- [Problems to work on]:
**A.** In the press release about the Senate resolution on the jailed Reuters journalists, how long were Wa Lone and Kyaw Soe Oo sentenced to prison?
**B.** Continue the press release about the Senate resolution on the jailed Reuters journalists and the Rohingya, starting after its last paragraph.

- [Source passage]:
[Start of Attachment]

Bipartisan Group of Senators Introduces Resolution Calling for Release of Imprisoned Reuters Journalists and Safe Repatriation of Rohingya

WASHINGTON, D.C. – Oregon’s Senator Jeff Merkley, a member of the Senate Foreign Relations Committee, announced today that a bipartisan group of Senators has introduced a new resolution calling for the immediate release of imprisoned Reuters journalists Wa Lone and Kyaw Soe Oo, as well as for accountability and safe repatriation of refugees in the wake of Burma’s atrocities against the Rohingya minority. Lone and Soe Oo were recently sentenced to seven years in prison for their work reporting on massacres that Burmese security forces carried out against the Rohingya.

The resolution was sponsored by U.S. Senators Merkley, Marco Rubio (R-FL), Dick Durbin (D-IL), Susan Collins (R-ME), Dianne Feinstein (D-CA), Todd Young (R-IL), Ben Cardin (D-MD), Thom Tillis (R-NC), Elizabeth Warren (D-MA), Tim Kaine (D-VA), Chris Van Hollen (D-MD), Sherrod Brown (D-OH), Edward J. Markey (D-MA), and Ron Wyden (D-OR), along with Senators Bernie Sanders (I-VT), Patty Murray (D-WA), Chris Coons (D-DE), Amy Klobuchar (D-MN), Catherine Cortez Masto (D-NV), Brian Schatz (D-HI), Kamala Harris (D-CA), and Tina Smith (D-MN).

“It has been more than a year and a half since the Burmese military began its scorched-earth campaign against the Rohingya,” said Merkley. “Burma’s human rights violations and persecution of a free press are hallmarks of authoritarian rule, not a fledgling democracy. We cannot allow this to stand. The plain truth is that Wa Lone and Kyaw Soe Oo were prosecuted not for committing any crimes, but simply for doing their jobs. We hope the entire Senate will join us in pressing for full transparency and accountability on the Rohingya crisis, ensuring that any repatriation of the Rohingya is safe and voluntary, and calling for the immediate release of these brave journalists.”

“It is critical that the Burmese government answer for its human rights violations against the Rohingya, releases unconditionally Reuter’s journalists Wa Lone and Kyaw Soe Oo, and makes significant policy reforms for the future of its country and its people. What I saw when I visited the Rohingya refugee camps in Bangladesh and their razed villages in Burma was jarring and called out for a global response. It is clear that the U.S. must help lead on this issue, and continue to press for the safe and voluntary return of the Rohingya to their homes,” said Durbin.

“The campaign of atrocities committed against the Rohingya people by Burmese security forces has created one of the world’s worst humanitarian crises. As a result of their efforts to bring these brutal acts of violence to light, two journalists, Wa Lone and Kyaw Soe Oo, have been wrongly imprisoned,” said Collins. “Our resolution would hold the Burmese military accountable for its horrific actions and calls for the immediate release of these two innocent reporters.”

“For decades, the Rohingya people in Burma have experienced severe persecution, including denial of citizenship, property confiscation, economic marginalization, and violence,” Kaine said. “Repatriation of Rohingya refugees must be done in a safe, dignified, and humane manner, and the government of Burma must immediately release all journalists and drop the charges against them.”

[End of Attachment]

- [Input data]:
[Start of Attachment]

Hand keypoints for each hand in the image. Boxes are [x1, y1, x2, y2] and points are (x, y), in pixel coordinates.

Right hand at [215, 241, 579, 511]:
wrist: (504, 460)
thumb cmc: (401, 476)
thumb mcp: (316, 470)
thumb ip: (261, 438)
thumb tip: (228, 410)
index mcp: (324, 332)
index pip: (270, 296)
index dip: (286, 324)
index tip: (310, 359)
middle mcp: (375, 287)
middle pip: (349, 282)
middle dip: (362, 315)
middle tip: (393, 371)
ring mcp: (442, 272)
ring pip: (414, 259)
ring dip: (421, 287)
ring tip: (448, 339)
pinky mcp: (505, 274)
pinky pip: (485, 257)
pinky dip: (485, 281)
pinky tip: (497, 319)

[End of Attachment]
[Start of Attachment]

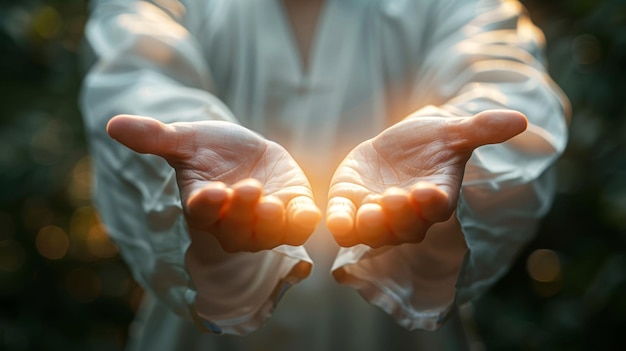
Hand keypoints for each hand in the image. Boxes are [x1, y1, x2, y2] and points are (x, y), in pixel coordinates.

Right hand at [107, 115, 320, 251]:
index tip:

[End of Attachment]

- [Answers given]:
**A.** Seven years.

**B.**
“Burma must immediately address their human rights violations – including their treatment of the Rohingya population and the imprisonment of journalists Wa Lone and Kyaw Soe Oo,” said Van Hollen. “Burma’s persecution of the Rohingya people is cause for global alarm – and without the dedicated reporting of these two journalists the outside world may have remained in the dark. Justice must be brought to Burma immediately – and we cannot rest until that is achieved. I hope the Senate will immediately pass this resolution and underline the United States’ commitment to seeking justice.”

“Burma’s military perpetrated one of the worst human rights violations in recent history and the international community must hold those responsible accountable,” said Brown. “We must work together to demand safe return for the Rohingya minority and the immediate release of Wa Lone and Kyaw Soe Oo, journalists who told world what was truly happening on the ground. Supporting a vibrant, independent, and proactive press corps, in our country and across the world, has rarely been more important.”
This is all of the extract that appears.